Extracted records -
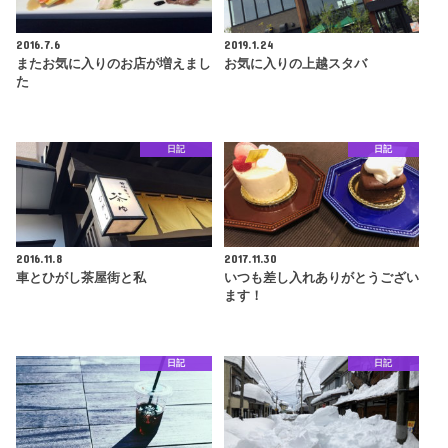
2016.7.6
2019.1.24
またお気に入りのお店が増えまし
お気に入りの上越スタバ
た
日記
日記
2016.11.8
2017.11.30
車とひがし茶屋街と私
いつも差し入れありがとうござい
ます！
日記
日記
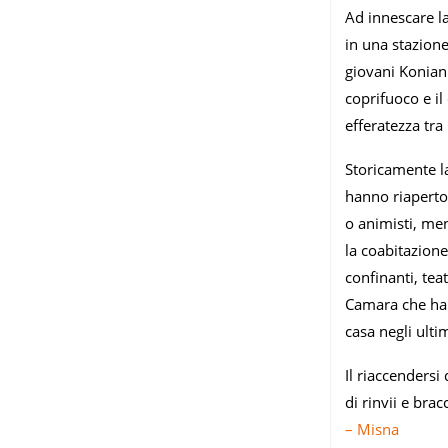
Ad innescare la
in una stazione
giovani Koniank
coprifuoco e il
efferatezza tra
Storicamente la
hanno riaperto 
o animisti, me
la coabitazione
confinanti, tea
Camara che ha p
casa negli ulti
Il riaccendersi
di rinvii e bra
– Misna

Task requirements - The records above must be printed exactly; the pictures stay out.

Task solution -
2016.7.6
2019.1.24
またお気に入りのお店が増えまし
お気に入りの上越スタバ
た
日記
日記
2016.11.8
2017.11.30
車とひがし茶屋街と私
いつも差し入れありがとうござい
ます！
日記
日記
Ad innescare la
in una stazione
giovani Koniank
coprifuoco e il
efferatezza tra
Storicamente la
hanno riaperto 
o animisti, me
la coabitazione
confinanti, tea
Camara che ha p
casa negli ulti
Il riaccendersi
di rinvii e bra
– Misna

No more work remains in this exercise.